Many people with severe COPD require long-term oxygen therapy. COPD is an umbrella term that includes progressive lung diseases that lead to increased breathlessness. Some people will experience declining lung function over time, leading them to struggle to get enough oxygen.
Long term, regular oxygen therapy can significantly improve the quality and length of life for people with COPD. Many of them may need to receive oxygen therapy for at least 15 hours every day.
One study found that continuous supplemental oxygen is most beneficial to people with COPD, and can increase survival rates.

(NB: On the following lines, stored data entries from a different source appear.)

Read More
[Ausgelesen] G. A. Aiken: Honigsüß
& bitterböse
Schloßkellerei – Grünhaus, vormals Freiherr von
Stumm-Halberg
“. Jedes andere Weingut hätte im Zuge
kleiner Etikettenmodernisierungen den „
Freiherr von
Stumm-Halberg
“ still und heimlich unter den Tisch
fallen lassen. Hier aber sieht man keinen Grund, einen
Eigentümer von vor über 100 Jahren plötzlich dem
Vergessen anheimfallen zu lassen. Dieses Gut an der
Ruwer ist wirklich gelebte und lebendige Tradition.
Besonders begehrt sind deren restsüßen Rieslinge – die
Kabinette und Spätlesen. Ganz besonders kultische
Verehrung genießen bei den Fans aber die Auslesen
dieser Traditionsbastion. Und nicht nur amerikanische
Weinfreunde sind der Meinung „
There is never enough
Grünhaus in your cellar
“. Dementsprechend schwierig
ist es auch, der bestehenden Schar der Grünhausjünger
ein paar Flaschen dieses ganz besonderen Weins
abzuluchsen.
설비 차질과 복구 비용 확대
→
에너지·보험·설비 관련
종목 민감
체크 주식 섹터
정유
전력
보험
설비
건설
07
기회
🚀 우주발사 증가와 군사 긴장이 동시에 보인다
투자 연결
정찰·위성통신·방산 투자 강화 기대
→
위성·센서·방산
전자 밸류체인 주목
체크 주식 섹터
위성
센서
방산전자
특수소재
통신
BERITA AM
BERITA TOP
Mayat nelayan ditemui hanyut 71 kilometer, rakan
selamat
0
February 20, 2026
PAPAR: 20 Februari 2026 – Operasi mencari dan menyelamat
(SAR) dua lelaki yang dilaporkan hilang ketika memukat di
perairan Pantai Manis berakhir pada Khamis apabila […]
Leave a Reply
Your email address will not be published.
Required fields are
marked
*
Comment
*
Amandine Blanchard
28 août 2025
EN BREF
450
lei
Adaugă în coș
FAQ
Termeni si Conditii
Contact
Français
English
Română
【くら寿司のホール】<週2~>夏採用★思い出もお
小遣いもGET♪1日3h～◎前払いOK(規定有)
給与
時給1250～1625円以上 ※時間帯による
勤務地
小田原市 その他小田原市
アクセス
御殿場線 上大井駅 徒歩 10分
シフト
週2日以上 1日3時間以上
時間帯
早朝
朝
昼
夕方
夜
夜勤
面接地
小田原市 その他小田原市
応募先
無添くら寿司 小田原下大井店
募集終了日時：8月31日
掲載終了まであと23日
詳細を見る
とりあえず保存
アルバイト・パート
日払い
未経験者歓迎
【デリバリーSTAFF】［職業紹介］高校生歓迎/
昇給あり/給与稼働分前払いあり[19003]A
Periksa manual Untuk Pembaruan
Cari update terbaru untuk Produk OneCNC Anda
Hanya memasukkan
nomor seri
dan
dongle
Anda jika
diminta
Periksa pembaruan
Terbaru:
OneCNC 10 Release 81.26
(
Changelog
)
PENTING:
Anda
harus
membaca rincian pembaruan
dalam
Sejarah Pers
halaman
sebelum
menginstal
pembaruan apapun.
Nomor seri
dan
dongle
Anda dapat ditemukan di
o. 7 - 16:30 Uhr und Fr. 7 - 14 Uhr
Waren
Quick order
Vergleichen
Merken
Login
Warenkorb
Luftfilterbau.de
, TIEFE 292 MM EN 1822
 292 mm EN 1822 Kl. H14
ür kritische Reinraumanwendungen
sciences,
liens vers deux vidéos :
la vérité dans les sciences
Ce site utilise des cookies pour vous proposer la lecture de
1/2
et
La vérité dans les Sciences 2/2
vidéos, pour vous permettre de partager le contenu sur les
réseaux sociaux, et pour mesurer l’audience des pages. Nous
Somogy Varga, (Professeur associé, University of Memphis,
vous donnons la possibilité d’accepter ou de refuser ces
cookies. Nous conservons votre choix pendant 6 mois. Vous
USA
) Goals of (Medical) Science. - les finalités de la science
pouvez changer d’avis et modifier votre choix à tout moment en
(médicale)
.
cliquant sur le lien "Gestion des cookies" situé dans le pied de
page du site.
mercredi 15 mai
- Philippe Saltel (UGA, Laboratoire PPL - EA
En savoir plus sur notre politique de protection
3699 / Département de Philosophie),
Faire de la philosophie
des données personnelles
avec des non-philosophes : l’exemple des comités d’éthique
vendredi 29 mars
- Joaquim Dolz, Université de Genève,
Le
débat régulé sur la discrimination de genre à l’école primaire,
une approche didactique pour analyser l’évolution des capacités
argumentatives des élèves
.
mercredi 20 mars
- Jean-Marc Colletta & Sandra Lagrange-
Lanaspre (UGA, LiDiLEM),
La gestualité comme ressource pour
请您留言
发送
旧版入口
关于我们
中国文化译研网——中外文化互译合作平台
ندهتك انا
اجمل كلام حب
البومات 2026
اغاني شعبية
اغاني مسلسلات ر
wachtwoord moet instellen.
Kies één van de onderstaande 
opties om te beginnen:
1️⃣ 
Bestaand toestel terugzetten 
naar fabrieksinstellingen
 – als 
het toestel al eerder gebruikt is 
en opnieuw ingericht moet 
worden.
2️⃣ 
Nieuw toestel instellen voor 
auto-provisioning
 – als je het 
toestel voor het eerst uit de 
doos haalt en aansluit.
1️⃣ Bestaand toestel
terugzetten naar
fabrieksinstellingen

Your doctor will write you a prescription to begin oxygen therapy. They’ll tell you how to use it and how often you should use it. This will include the flow rate, or how much oxygen you’ll need per minute. It is essential that you follow all of your doctor’s specific instructions. If you don’t think the oxygen therapy is working for you, see them before making any changes.
Some people only need oxygen during certain activities, like exercising or sleeping. Other people need oxygen constantly. Most types of oxygen therapy come with portable oxygen tanks so you can leave home with them if necessary.
Do not use drugs or alcohol while taking oxygen therapy, as they can slow your breathing. When discussing oxygen therapy with your doctor, make them aware of any other prescription medications you may be taking.
Even though oxygen is not a flammable gas, it’s also necessary for combustion. Fires in areas with excessive oxygen are likely to burn more quickly. Be cautious with oxygen tanks around open flames and heaters, and be sure to store oxygen tanks safely.
- Do not smoke or have open flames in the room where a person is using oxygen.
- Place more fire alarms throughout the home to help prevent serious complications.
- When cooking, keep oxygen away from the stove, oven, and any grease.
- To avoid tripping over the oxygen tank or tubing, tape the tube to the back of your shirt.
- Only store oxygen in an area where air moves freely around the tank. Do not store it in a trunk or a small closet.
Many people who need supplemental oxygen live normal, active lives. In many cases, the oxygen therapy helps make activity easier, increases stamina, and decreases shortness of breath. In some cases, oxygen therapy can increase life expectancy.
Even people who need ongoing therapy due to chronic conditions can live normal lives. Once a person learns to manage the oxygen equipment, the therapy doesn’t have to limit their routine.